[OpenAFS-devel] Cache inconsistency in client 1.4.8 and above
Marc Dionne
marc.c.dionne@gmail.com
Mon, 4 May 2009 13:52:10 -0400
> Traces of the usual deadlocked suspects are attached. At that point, just
> about any process can deadlock, I suppose. Apparently, the system ceases to
> balance dirty pages (which appears plausible to me, but I have no experience
> with virtual memory implementations whatsoever).

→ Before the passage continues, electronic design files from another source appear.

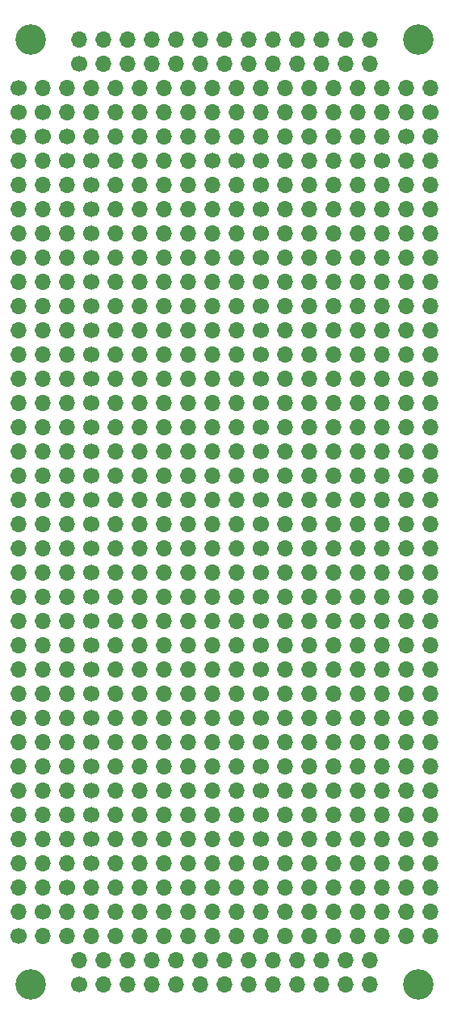
<source format=gbr>
%TF.GenerationSoftware,KiCad,Pcbnew,(6.0.5)*%
%TF.CreationDate,2022-09-13T18:20:42-04:00*%
%TF.ProjectId,protoboard,70726f74-6f62-46f6-9172-642e6b696361,0.1*%
%TF.SameCoordinates,Original*%
%TF.FileFunction,Soldermask,Bot*%
%TF.FilePolarity,Negative*%
%FSLAX46Y46*%
G04 Gerber Fmt 4.6, Leading zero omitted, Abs format (unit mm)*
G04 Created by KiCad (PCBNEW (6.0.5)) date 2022-09-13 18:20:42*
%MOMM*%
%LPD*%
G01*
G04 APERTURE LIST*
%ADD10C,1.700000*%
%ADD11O,1.700000X1.700000*%
%ADD12C,3.200000*%
G04 APERTURE END LIST*
D10*
%TO.C,J42*%
X116840000Y-111760000D03*
D11*
X119380000Y-111760000D03*
X121920000Y-111760000D03*
X124460000Y-111760000D03*
X127000000Y-111760000D03*
%TD*%
D10*
%TO.C,J5*%
X116840000Y-114300000D03*
D11*
X119380000Y-114300000D03*
X121920000Y-114300000D03*
X124460000Y-114300000D03*
X127000000Y-114300000D03*
%TD*%
D10*
%TO.C,J27*%
X134620000Y-142240000D03*
D11*
X137160000Y-142240000D03*
X139700000Y-142240000D03*
X142240000Y-142240000D03*
X144780000Y-142240000D03*
%TD*%
D10*
%TO.C,J9*%
X134620000Y-124460000D03*
D11*
X137160000Y-124460000D03*
X139700000Y-124460000D03*
X142240000Y-124460000D03*
X144780000Y-124460000D03*
%TD*%
D10*
%TO.C,J60*%
X134620000Y-121920000D03*
D11*
X137160000Y-121920000D03*
X139700000Y-121920000D03*
X142240000Y-121920000D03*
X144780000Y-121920000D03*
%TD*%
D12*
%TO.C,H4*%
X151130000Y-154940000D03*
%TD*%
D10*
%TO.C,J47*%
X134620000Y-78740000D03*
D11*
X137160000Y-78740000D03*
X139700000Y-78740000D03*
X142240000Y-78740000D03*
X144780000Y-78740000D03*
%TD*%
D10*
%TO.C,J34*%
X134620000Y-104140000D03*
D11*
X137160000Y-104140000D03*
X139700000Y-104140000D03*
X142240000Y-104140000D03*
X144780000Y-104140000D03*
%TD*%
D10*
%TO.C,J23*%
X116840000Y-101600000D03*
D11*
X119380000Y-101600000D03*
X121920000Y-101600000D03*
X124460000Y-101600000D03*
X127000000Y-101600000D03*
%TD*%
D10*
%TO.C,J53*%
X116840000Y-132080000D03*
D11*
X119380000Y-132080000D03*
X121920000Y-132080000D03*
X124460000Y-132080000D03*
X127000000Y-132080000D03*
%TD*%
D10*
%TO.C,J68*%
X109220000Y-63500000D03*
D11*
X109220000Y-66040000D03*
X109220000Y-68580000D03*
X109220000Y-71120000D03*
X109220000Y-73660000D03*
X109220000Y-76200000D03*
X109220000Y-78740000D03*
X109220000Y-81280000D03*
X109220000Y-83820000D03*
X109220000Y-86360000D03*
X109220000Y-88900000D03*
X109220000Y-91440000D03*
X109220000Y-93980000D03*
X109220000Y-96520000D03*
X109220000Y-99060000D03*
X109220000Y-101600000D03*
X109220000Y-104140000D03*
X109220000Y-106680000D03*
X109220000Y-109220000D03*
X109220000Y-111760000D03*
X109220000Y-114300000D03*
X109220000Y-116840000D03*
X109220000Y-119380000D03*
X109220000Y-121920000D03*
X109220000Y-124460000D03*
X109220000Y-127000000D03*
X109220000Y-129540000D03*
X109220000Y-132080000D03*
X109220000Y-134620000D03*
X109220000Y-137160000D03*
X109220000Y-139700000D03*
X109220000Y-142240000D03*
X109220000Y-144780000D03*
X109220000Y-147320000D03*
%TD*%
D10*
%TO.C,J8*%
X116840000Y-73660000D03*
D11*
X119380000Y-73660000D03*
X121920000Y-73660000D03*
X124460000Y-73660000D03*
X127000000Y-73660000D03*
%TD*%
D10*
%TO.C,J20*%
X134620000Y-99060000D03*
D11*
X137160000Y-99060000D03*
X139700000Y-99060000D03*
X142240000Y-99060000D03*
X144780000Y-99060000D03*
%TD*%
D10*
%TO.C,J62*%
X147320000Y-68580000D03*
D11*
X147320000Y-71120000D03*
X147320000Y-73660000D03*
X147320000Y-76200000D03*
X147320000Y-78740000D03*
X147320000Y-81280000D03*
X147320000Y-83820000D03*
X147320000Y-86360000D03*
X147320000Y-88900000D03*
X147320000Y-91440000D03*
X147320000Y-93980000D03*
X147320000Y-96520000D03*
X147320000Y-99060000D03*
X147320000Y-101600000D03*
X147320000Y-104140000D03*
X147320000Y-106680000D03*
X147320000Y-109220000D03*
X147320000Y-111760000D03*
X147320000Y-114300000D03*
X147320000Y-116840000D03*
X147320000Y-119380000D03*
X147320000Y-121920000D03*
X147320000Y-124460000D03*
X147320000Y-127000000D03*
X147320000Y-129540000D03*
X147320000Y-132080000D03*
X147320000Y-134620000D03*
X147320000Y-137160000D03*
X147320000Y-139700000D03*
X147320000Y-142240000D03*
%TD*%
D10*
%TO.C,J49*%
X116840000Y-119380000D03*
D11*
X119380000Y-119380000D03*
X121920000Y-119380000D03*
X124460000Y-119380000D03*
X127000000Y-119380000D03*
%TD*%
D10*
%TO.C,J48*%
X116840000Y-91440000D03*
D11*
X119380000Y-91440000D03*
X121920000Y-91440000D03*
X124460000Y-91440000D03*
X127000000Y-91440000D03*
%TD*%
D10*
%TO.C,J64*%
X132080000Y-68580000D03*
D11*
X132080000Y-71120000D03*
X132080000Y-73660000D03*
X132080000Y-76200000D03*
X132080000Y-78740000D03*
X132080000Y-81280000D03*
X132080000Y-83820000D03*
X132080000Y-86360000D03*
X132080000Y-88900000D03*
X132080000Y-91440000D03*
X132080000Y-93980000D03*
X132080000Y-96520000D03*
X132080000Y-99060000D03*
X132080000Y-101600000D03*
X132080000Y-104140000D03*
X132080000Y-106680000D03*
X132080000Y-109220000D03*
X132080000Y-111760000D03*
X132080000Y-114300000D03*
X132080000Y-116840000D03*
X132080000Y-119380000D03*
X132080000Y-121920000D03*
X132080000Y-124460000D03*
X132080000Y-127000000D03*
X132080000Y-129540000D03*
X132080000Y-132080000D03*
X132080000Y-134620000D03*
X132080000Y-137160000D03*
X132080000Y-139700000D03*
X132080000Y-142240000D03*
%TD*%
D10*
%TO.C,J29*%
X116840000Y-104140000D03*
D11*
X119380000Y-104140000D03*
X121920000Y-104140000D03*
X124460000Y-104140000D03*
X127000000Y-104140000D03*
%TD*%
D10*
%TO.C,J6*%
X116840000Y-96520000D03*
D11*
X119380000Y-96520000D03*
X121920000Y-96520000D03*
X124460000Y-96520000D03*
X127000000Y-96520000D03*
%TD*%
D10*
%TO.C,J2*%
X116840000Y-109220000D03*
D11*
X119380000Y-109220000D03*
X121920000Y-109220000D03*
X124460000Y-109220000D03*
X127000000Y-109220000D03*
%TD*%
D10*
%TO.C,J59*%
X134620000Y-91440000D03*
D11*
X137160000Y-91440000D03*
X139700000Y-91440000D03*
X142240000Y-91440000D03*
X144780000Y-91440000D03*
%TD*%
D10*
%TO.C,J25*%
X134620000Y-83820000D03*
D11*
X137160000Y-83820000D03*
X139700000Y-83820000D03*
X142240000Y-83820000D03*
X144780000Y-83820000D03*
%TD*%
D10*
%TO.C,J57*%
X134620000Y-129540000D03*
D11*
X137160000Y-129540000D03*
X139700000Y-129540000D03*
X142240000Y-129540000D03*
X144780000Y-129540000D03*
%TD*%
D10*
%TO.C,J72*%
X111760000Y-147320000D03*
D11*
X114300000Y-147320000D03*
X116840000Y-147320000D03*
X119380000Y-147320000D03*
X121920000Y-147320000D03*
X124460000Y-147320000D03*
X127000000Y-147320000D03*
X129540000Y-147320000D03*
X132080000Y-147320000D03*
X134620000Y-147320000D03*
X137160000Y-147320000D03*
X139700000Y-147320000D03*
X142240000Y-147320000D03*
X144780000Y-147320000D03*
X147320000Y-147320000D03*
X149860000Y-147320000D03*
%TD*%
D10*
%TO.C,J50*%
X116840000Y-78740000D03*
D11*
X119380000Y-78740000D03*
X121920000Y-78740000D03*
X124460000Y-78740000D03*
X127000000Y-78740000D03*
%TD*%
D10*
%TO.C,J16*%
X134620000Y-111760000D03*
D11*
X137160000Y-111760000D03*
X139700000Y-111760000D03*
X142240000Y-111760000D03*
X144780000Y-111760000D03*
%TD*%
D10*
%TO.C,J69*%
X109220000Y-60960000D03*
D11*
X111760000Y-60960000D03*
X114300000Y-60960000D03*
X116840000Y-60960000D03*
X119380000Y-60960000D03*
X121920000Y-60960000D03*
X124460000Y-60960000D03*
X127000000Y-60960000D03*
X129540000Y-60960000D03*
X132080000Y-60960000D03*
X134620000Y-60960000D03*
X137160000Y-60960000D03*
X139700000Y-60960000D03*
X142240000Y-60960000D03*
X144780000Y-60960000D03*
X147320000Y-60960000D03*
X149860000Y-60960000D03*
X152400000Y-60960000D03*
%TD*%
D10*
%TO.C,J67*%
X152400000Y-63500000D03*
D11*
X152400000Y-66040000D03*
X152400000Y-68580000D03*
X152400000Y-71120000D03*
X152400000Y-73660000D03*
X152400000Y-76200000D03*
X152400000Y-78740000D03*
X152400000Y-81280000D03*
X152400000Y-83820000D03*
X152400000Y-86360000D03*
X152400000Y-88900000D03*
X152400000Y-91440000D03*
X152400000Y-93980000D03*
X152400000Y-96520000D03*
X152400000Y-99060000D03*
X152400000Y-101600000D03*
X152400000Y-104140000D03*
X152400000Y-106680000D03*
X152400000Y-109220000D03*
X152400000Y-111760000D03*
X152400000Y-114300000D03*
X152400000Y-116840000D03*
X152400000Y-119380000D03*
X152400000Y-121920000D03*
X152400000Y-124460000D03*
X152400000Y-127000000D03*
X152400000Y-129540000D03*
X152400000Y-132080000D03*
X152400000Y-134620000D03*
X152400000Y-137160000D03*
X152400000Y-139700000D03*
X152400000Y-142240000D03*
X152400000Y-144780000D03*
X152400000Y-147320000D03*
%TD*%
D10*
%TO.C,J71*%
X111760000Y-63500000D03*
D11*
X114300000Y-63500000D03*
X116840000Y-63500000D03*
X119380000Y-63500000D03*
X121920000Y-63500000D03*
X124460000Y-63500000D03*
X127000000Y-63500000D03*
X129540000Y-63500000D03*
X132080000Y-63500000D03*
X134620000Y-63500000D03*
X137160000Y-63500000D03*
X139700000Y-63500000D03*
X142240000Y-63500000D03*
X144780000Y-63500000D03*
X147320000Y-63500000D03*
X149860000Y-63500000D03*
%TD*%
D10*
%TO.C,J10*%
X134620000Y-101600000D03*
D11*
X137160000Y-101600000D03*
X139700000Y-101600000D03*
X142240000Y-101600000D03*
X144780000Y-101600000D03*
%TD*%
D10*
%TO.C,J17*%
X116840000Y-93980000D03*
D11*
X119380000Y-93980000D03*
X121920000Y-93980000D03*
X124460000Y-93980000D03*
X127000000Y-93980000D03*
%TD*%
D12*
%TO.C,H3*%
X151130000Y-55880000D03*
%TD*%
D10*
%TO.C,J56*%
X134620000Y-137160000D03*
D11*
X137160000Y-137160000D03*
X139700000Y-137160000D03*
X142240000Y-137160000D03*
X144780000Y-137160000D03*
%TD*%
D12*
%TO.C,H2*%
X110490000Y-55880000D03*
%TD*%
D10*
%TO.C,J41*%
X116840000Y-142240000D03*
D11*
X119380000Y-142240000D03*
X121920000Y-142240000D03*
X124460000Y-142240000D03*
X127000000Y-142240000D03*
%TD*%
D10*
%TO.C,J43*%
X134620000Y-119380000D03*
D11*
X137160000Y-119380000D03*
X139700000Y-119380000D03*
X142240000Y-119380000D03*
X144780000Y-119380000D03*
%TD*%
D10*
%TO.C,J21*%
X116840000Y-106680000D03*
D11*
X119380000Y-106680000D03*
X121920000Y-106680000D03*
X124460000Y-106680000D03*
X127000000Y-106680000D03*
%TD*%
D10*
%TO.C,J75*%
X115570000Y-154940000D03*
D11*
X115570000Y-152400000D03*
X118110000Y-154940000D03*
X118110000Y-152400000D03*
X120650000Y-154940000D03*
X120650000Y-152400000D03*
X123190000Y-154940000D03*
X123190000Y-152400000D03*
X125730000Y-154940000D03*
X125730000Y-152400000D03*
X128270000Y-154940000D03*
X128270000Y-152400000D03*
X130810000Y-154940000D03*
X130810000Y-152400000D03*
X133350000Y-154940000D03*
X133350000Y-152400000D03*
X135890000Y-154940000D03*
X135890000Y-152400000D03*
X138430000Y-154940000D03*
X138430000Y-152400000D03*
X140970000Y-154940000D03*
X140970000Y-152400000D03*
X143510000Y-154940000D03*
X143510000Y-152400000D03*
X146050000Y-154940000D03*
X146050000Y-152400000D03*
%TD*%
D10*
%TO.C,J39*%
X116840000Y-81280000D03*
D11*
X119380000Y-81280000D03*
X121920000Y-81280000D03*
X124460000Y-81280000D03*
X127000000Y-81280000D03*
%TD*%
D10*
%TO.C,J44*%
X116840000Y-139700000D03*
D11*
X119380000Y-139700000D03*
X121920000Y-139700000D03*
X124460000Y-139700000D03*
X127000000Y-139700000D03*
%TD*%
D10*
%TO.C,J19*%
X116840000Y-134620000D03*
D11*
X119380000Y-134620000D03*
X121920000Y-134620000D03*
X124460000Y-134620000D03*
X127000000Y-134620000D03*
%TD*%
D10*
%TO.C,J40*%
X134620000Y-88900000D03*
D11*
X137160000Y-88900000D03*
X139700000Y-88900000D03*
X142240000Y-88900000D03*
X144780000Y-88900000D03*
%TD*%
D10*
%TO.C,J1*%
X116840000Y-116840000D03*
D11*
X119380000Y-116840000D03*
X121920000Y-116840000D03*
X124460000Y-116840000D03*
X127000000Y-116840000D03*
%TD*%
D10*
%TO.C,J70*%
X109220000Y-149860000D03*
D11*
X111760000Y-149860000D03*
X114300000Y-149860000D03*
X116840000Y-149860000D03*
X119380000Y-149860000D03*
X121920000Y-149860000D03*
X124460000Y-149860000D03*
X127000000Y-149860000D03*
X129540000Y-149860000D03*
X132080000Y-149860000D03*
X134620000Y-149860000D03*
X137160000Y-149860000D03*
X139700000Y-149860000D03*
X142240000Y-149860000D03*
X144780000Y-149860000D03*
X147320000Y-149860000D03*
X149860000Y-149860000D03*
X152400000Y-149860000D03*
%TD*%
D12*
%TO.C,H1*%
X110490000Y-154940000D03*
%TD*%
D10*
%TO.C,J28*%
X116840000Y-137160000D03*
D11*
X119380000Y-137160000D03*
X121920000Y-137160000D03*
X124460000Y-137160000D03*
X127000000Y-137160000D03*
%TD*%
D10*
%TO.C,J46*%
X116840000Y-86360000D03*
D11*
X119380000Y-86360000D03*
X121920000Y-86360000D03*
X124460000Y-86360000D03*
X127000000Y-86360000D03*
%TD*%
D10*
%TO.C,J61*%
X114300000Y-68580000D03*
D11*
X114300000Y-71120000D03*
X114300000Y-73660000D03*
X114300000Y-76200000D03*
X114300000Y-78740000D03*
X114300000Y-81280000D03*
X114300000Y-83820000D03*
X114300000Y-86360000D03*
X114300000Y-88900000D03*
X114300000Y-91440000D03*
X114300000Y-93980000D03*
X114300000Y-96520000D03*
X114300000Y-99060000D03*
X114300000Y-101600000D03*
X114300000Y-104140000D03*
X114300000Y-106680000D03*
X114300000Y-109220000D03*
X114300000Y-111760000D03*
X114300000Y-114300000D03*
X114300000Y-116840000D03*
X114300000Y-119380000D03*
X114300000Y-121920000D03*
X114300000Y-124460000D03*
X114300000Y-127000000D03*
X114300000Y-129540000D03*
X114300000Y-132080000D03*
X114300000Y-134620000D03*
X114300000Y-137160000D03*
X114300000Y-139700000D03*
X114300000Y-142240000D03*
%TD*%
D10*
%TO.C,J3*%
X134620000Y-93980000D03*
D11*
X137160000Y-93980000D03*
X139700000Y-93980000D03*
X142240000Y-93980000D03*
X144780000Y-93980000D03*
%TD*%
D10*
%TO.C,J36*%
X116840000Y-71120000D03*
D11*
X119380000Y-71120000D03*
X121920000Y-71120000D03*
X124460000Y-71120000D03*
X127000000Y-71120000D03*
%TD*%
D10*
%TO.C,J58*%
X116840000Y-88900000D03*
D11*
X119380000Y-88900000D03*
X121920000Y-88900000D03*
X124460000Y-88900000D03*
X127000000Y-88900000D03*
%TD*%
D10*
%TO.C,J30*%
X134620000Y-76200000D03*
D11*
X137160000Y-76200000D03*
X139700000Y-76200000D03*
X142240000Y-76200000D03*
X144780000Y-76200000D03*
%TD*%
D10*
%TO.C,J73*%
X114300000Y-66040000D03*
D11*
X116840000Y-66040000D03*
X119380000Y-66040000D03*
X121920000Y-66040000D03*
X124460000Y-66040000D03*
X127000000Y-66040000D03*
X129540000Y-66040000D03*
X132080000Y-66040000D03*
X134620000Y-66040000D03*
X137160000Y-66040000D03*
X139700000Y-66040000D03*
X142240000Y-66040000D03*
X144780000Y-66040000D03*
X147320000Y-66040000D03*
%TD*%
D10*
%TO.C,J55*%
X116840000Y-68580000D03*
D11*
X119380000Y-68580000D03*
X121920000Y-68580000D03*
X124460000Y-68580000D03*
X127000000Y-68580000D03*
%TD*%
D10*
%TO.C,J38*%
X116840000Y-121920000D03*
D11*
X119380000Y-121920000D03*
X121920000Y-121920000D03*
X124460000Y-121920000D03*
X127000000Y-121920000D03*
%TD*%
D10*
%TO.C,J33*%
X134620000Y-73660000D03*
D11*
X137160000Y-73660000D03*
X139700000Y-73660000D03*
X142240000Y-73660000D03*
X144780000Y-73660000D03*
%TD*%
D10*
%TO.C,J35*%
X134620000Y-86360000D03*
D11*
X137160000Y-86360000D03*
X139700000Y-86360000D03*
X142240000Y-86360000D03*
X144780000Y-86360000D03*
%TD*%
D10*
%TO.C,J12*%
X134620000Y-127000000D03*
D11*
X137160000Y-127000000D03*
X139700000Y-127000000D03*
X142240000Y-127000000D03*
X144780000Y-127000000D03*
%TD*%
D10*
%TO.C,J13*%
X116840000Y-129540000D03*
D11*
X119380000Y-129540000D03*
X121920000Y-129540000D03*
X124460000Y-129540000D03*
X127000000Y-129540000D03*
%TD*%
D10*
%TO.C,J18*%
X116840000Y-76200000D03*
D11*
X119380000Y-76200000D03*
X121920000Y-76200000D03*
X124460000Y-76200000D03*
X127000000Y-76200000D03*
%TD*%
D10*
%TO.C,J7*%
X134620000Y-116840000D03*
D11*
X137160000Y-116840000D03*
X139700000Y-116840000D03*
X142240000Y-116840000D03*
X144780000Y-116840000D03*
%TD*%
D10*
%TO.C,J31*%
X134620000Y-114300000D03*
D11*
X137160000Y-114300000D03*
X139700000Y-114300000D03*
X142240000Y-114300000D03*
X144780000Y-114300000D03*
%TD*%
D10*
%TO.C,J51*%
X134620000Y-68580000D03*
D11*
X137160000Y-68580000D03*
X139700000Y-68580000D03*
X142240000Y-68580000D03*
X144780000Y-68580000D03*
%TD*%
D10*
%TO.C,J52*%
X134620000Y-109220000D03*
D11*
X137160000Y-109220000D03*
X139700000Y-109220000D03*
X142240000Y-109220000D03*
X144780000Y-109220000D03*
%TD*%
D10*
%TO.C,J24*%
X116840000Y-124460000D03*
D11*
X119380000Y-124460000D03*
X121920000Y-124460000D03*
X124460000Y-124460000D03*
X127000000Y-124460000D03*
%TD*%
D10*
%TO.C,J37*%
X134620000Y-81280000D03*
D11*
X137160000Y-81280000D03*
X139700000Y-81280000D03*
X142240000Y-81280000D03*
X144780000Y-81280000D03*
%TD*%
D10*
%TO.C,J66*%
X111760000Y-66040000D03*
D11*
X111760000Y-68580000D03*
X111760000Y-71120000D03*
X111760000Y-73660000D03*
X111760000Y-76200000D03*
X111760000Y-78740000D03*
X111760000Y-81280000D03*
X111760000Y-83820000D03*
X111760000Y-86360000D03*
X111760000Y-88900000D03*
X111760000Y-91440000D03*
X111760000Y-93980000D03*
X111760000Y-96520000D03*
X111760000Y-99060000D03*
X111760000Y-101600000D03*
X111760000Y-104140000D03*
X111760000Y-106680000D03*
X111760000Y-109220000D03*
X111760000Y-111760000D03*
X111760000Y-114300000D03*
X111760000Y-116840000D03*
X111760000Y-119380000D03*
X111760000Y-121920000D03*
X111760000Y-124460000D03*
X111760000Y-127000000D03*
X111760000Y-129540000D03*
X111760000Y-132080000D03*
X111760000Y-134620000D03*
X111760000Y-137160000D03*
X111760000Y-139700000D03*
X111760000Y-142240000D03*
X111760000Y-144780000D03*
%TD*%
D10*
%TO.C,J63*%
X129540000Y-68580000D03*
D11*
X129540000Y-71120000D03*
X129540000Y-73660000D03*
X129540000Y-76200000D03*
X129540000Y-78740000D03*
X129540000Y-81280000D03*
X129540000Y-83820000D03*
X129540000Y-86360000D03*
X129540000Y-88900000D03*
X129540000Y-91440000D03*
X129540000Y-93980000D03*
X129540000Y-96520000D03*
X129540000Y-99060000D03*
X129540000Y-101600000D03*
X129540000Y-104140000D03*
X129540000Y-106680000D03*
X129540000Y-109220000D03*
X129540000Y-111760000D03*
X129540000Y-114300000D03*
X129540000Y-116840000D03*
X129540000Y-119380000D03*
X129540000Y-121920000D03*
X129540000Y-124460000D03*
X129540000Y-127000000D03*
X129540000Y-129540000D03*
X129540000Y-132080000D03*
X129540000Y-134620000D03*
X129540000Y-137160000D03*
X129540000Y-139700000D03*
X129540000Y-142240000D03*
%TD*%
D10*
%TO.C,J11*%
X134620000Y-134620000D03*
D11*
X137160000Y-134620000D03*
X139700000Y-134620000D03*
X142240000Y-134620000D03*
X144780000Y-134620000D03*
%TD*%
D10*
%TO.C,J4*%
X116840000Y-99060000D03*
D11*
X119380000Y-99060000D03*
X121920000Y-99060000D03*
X124460000Y-99060000D03*
X127000000Y-99060000D03*
%TD*%
D10*
%TO.C,J65*%
X149860000Y-66040000D03*
D11*
X149860000Y-68580000D03*
X149860000Y-71120000D03*
X149860000Y-73660000D03*
X149860000Y-76200000D03*
X149860000Y-78740000D03*
X149860000Y-81280000D03*
X149860000Y-83820000D03*
X149860000Y-86360000D03*
X149860000Y-88900000D03*
X149860000Y-91440000D03*
X149860000Y-93980000D03*
X149860000Y-96520000D03*
X149860000Y-99060000D03*
X149860000Y-101600000D03*
X149860000Y-104140000D03*
X149860000Y-106680000D03*
X149860000Y-109220000D03*
X149860000Y-111760000D03*
X149860000Y-114300000D03*
X149860000Y-116840000D03*
X149860000Y-119380000D03*
X149860000Y-121920000D03*
X149860000Y-124460000D03*
X149860000Y-127000000D03*
X149860000Y-129540000D03*
X149860000Y-132080000D03*
X149860000Y-134620000D03*
X149860000Y-137160000D03*
X149860000Y-139700000D03*
X149860000Y-142240000D03*
X149860000Y-144780000D03*
%TD*%
D10*
%TO.C,J14*%
X134620000Y-132080000D03*
D11*
X137160000Y-132080000D03*
X139700000Y-132080000D03*
X142240000Y-132080000D03*
X144780000Y-132080000D03*
%TD*%
D10*
%TO.C,J15*%
X134620000Y-139700000D03*
D11*
X137160000Y-139700000D03*
X139700000Y-139700000D03*
X142240000Y-139700000D03*
X144780000Y-139700000D03*
%TD*%
D10*
%TO.C,J54*%
X134620000Y-96520000D03*
D11*
X137160000Y-96520000D03*
X139700000Y-96520000D03*
X142240000Y-96520000D03*
X144780000Y-96520000D03*
%TD*%
D10*
%TO.C,J76*%
X115570000Y-58420000D03*
D11*
X115570000Y-55880000D03*
X118110000Y-58420000D03*
X118110000Y-55880000D03*
X120650000Y-58420000D03*
X120650000Y-55880000D03*
X123190000Y-58420000D03*
X123190000Y-55880000D03*
X125730000Y-58420000D03*
X125730000Y-55880000D03*
X128270000Y-58420000D03*
X128270000Y-55880000D03*
X130810000Y-58420000D03*
X130810000Y-55880000D03*
X133350000Y-58420000D03*
X133350000Y-55880000D03*
X135890000Y-58420000D03*
X135890000Y-55880000D03*
X138430000Y-58420000D03*
X138430000Y-55880000D03*
X140970000Y-58420000D03*
X140970000Y-55880000D03*
X143510000Y-58420000D03*
X143510000Y-55880000D03*
X146050000Y-58420000D03*
X146050000Y-55880000D03*
%TD*%
D10*
%TO.C,J22*%
X116840000Y-83820000D03*
D11*
X119380000Y-83820000D03*
X121920000Y-83820000D03*
X124460000Y-83820000D03*
X127000000Y-83820000D03*
%TD*%
D10*
%TO.C,J32*%
X134620000Y-106680000D03*
D11*
X137160000Y-106680000D03*
X139700000Y-106680000D03*
X142240000Y-106680000D03*
X144780000Y-106680000D03*
%TD*%
D10*
%TO.C,J26*%
X134620000Y-71120000D03*
D11*
X137160000Y-71120000D03*
X139700000Y-71120000D03*
X142240000Y-71120000D03*
X144780000Y-71120000D03*
%TD*%
D10*
%TO.C,J74*%
X114300000Y-144780000D03*
D11*
X116840000Y-144780000D03*
X119380000Y-144780000D03*
X121920000Y-144780000D03*
X124460000Y-144780000D03*
X127000000Y-144780000D03*
X129540000Y-144780000D03*
X132080000Y-144780000D03*
X134620000Y-144780000D03*
X137160000Y-144780000D03*
X139700000Y-144780000D03*
X142240000Y-144780000D03*
X144780000Y-144780000D03*
X147320000Y-144780000D03*
%TD*%
D10*
%TO.C,J45*%
X116840000Y-127000000D03*
D11*
X119380000Y-127000000D03*
X121920000Y-127000000D03*
X124460000Y-127000000D03*
X127000000Y-127000000D03*
%TD*%
M02*

</source>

Ok this brought back some memories... I think you're seeing a problem
with older kernels that was addressed by Peter Zijlstra's "per BDI
dirty threshold" patch set in kernel 2.6.24:
http://git.kernel.org/?p=linux/kernel/git/torvalds/linux-2.6.git;a=commit;h=04fbfdc14e5f4
Note the mention of "deadlocks with stacked BDIs", which is exactly
the case for AFS when using a disk cache. The congestion on the AFS
backing device keeps processes from writing to other devices,
including the ext2/3 device holding the disk cache. So the cache
manager can't make progress in writing back its dirty data.
See for instance: https://bugzilla.redhat.com/show_bug.cgi?id=453811 -
a request to backport the patch set to 2.6.18 for RHEL 5.
It may well be that there's no way to work around this kernel problem
in the AFS code.
Marc